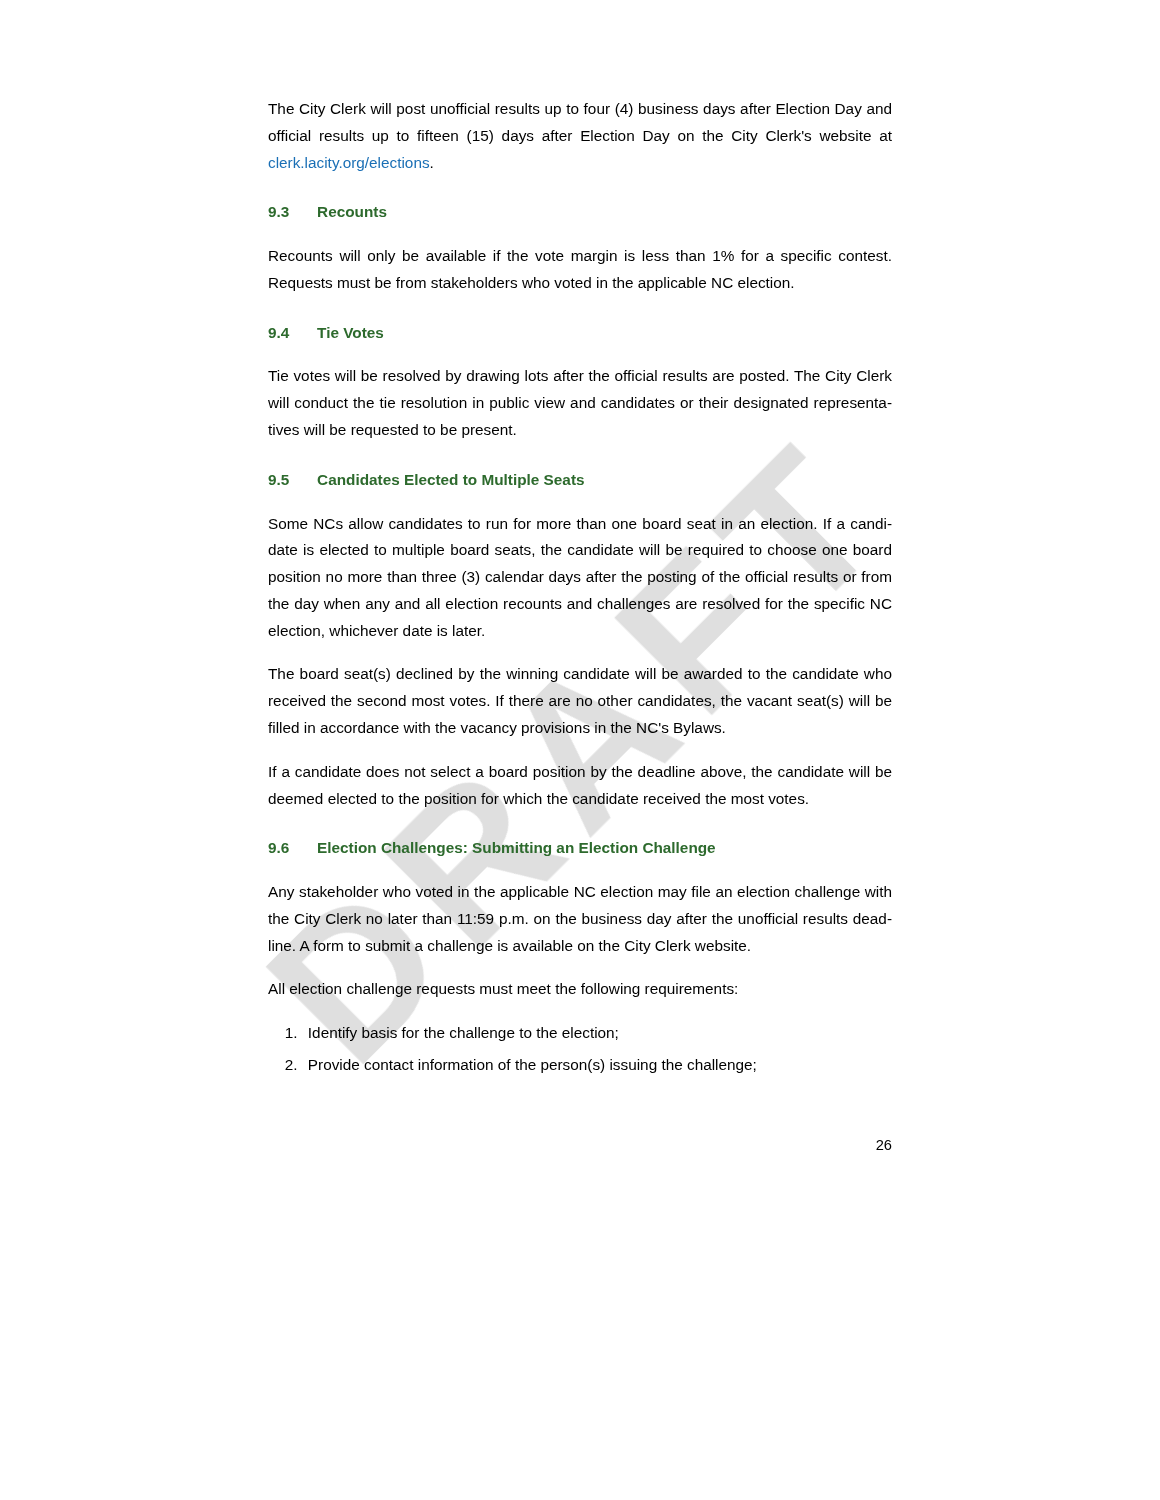DRAFT
The City Clerk will post unofficial results up to four (4) business days after Election Day and official results up to fifteen (15) days after Election Day on the City Clerk's website at clerk.lacity.org/elections.
9.3 Recounts
Recounts will only be available if the vote margin is less than 1% for a specific contest. Requests must be from stakeholders who voted in the applicable NC election.
9.4 Tie Votes
Tie votes will be resolved by drawing lots after the official results are posted. The City Clerk will conduct the tie resolution in public view and candidates or their designated representatives will be requested to be present.
9.5 Candidates Elected to Multiple Seats
Some NCs allow candidates to run for more than one board seat in an election. If a candidate is elected to multiple board seats, the candidate will be required to choose one board position no more than three (3) calendar days after the posting of the official results or from the day when any and all election recounts and challenges are resolved for the specific NC election, whichever date is later.
The board seat(s) declined by the winning candidate will be awarded to the candidate who received the second most votes. If there are no other candidates, the vacant seat(s) will be filled in accordance with the vacancy provisions in the NC's Bylaws.
If a candidate does not select a board position by the deadline above, the candidate will be deemed elected to the position for which the candidate received the most votes.
9.6 Election Challenges: Submitting an Election Challenge
Any stakeholder who voted in the applicable NC election may file an election challenge with the City Clerk no later than 11:59 p.m. on the business day after the unofficial results deadline. A form to submit a challenge is available on the City Clerk website.
All election challenge requests must meet the following requirements:
Identify basis for the challenge to the election;
Provide contact information of the person(s) issuing the challenge;
26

#### What needs to be done
Pictures aside, write out verbatim every line from the first line of the material through the line holding "9.4 Tie Votes".

#### Expected answer
DRAFT
The City Clerk will post unofficial results up to four (4) business days after Election Day and official results up to fifteen (15) days after Election Day on the City Clerk's website at clerk.lacity.org/elections.
9.3 Recounts
Recounts will only be available if the vote margin is less than 1% for a specific contest. Requests must be from stakeholders who voted in the applicable NC election.
9.4 Tie Votes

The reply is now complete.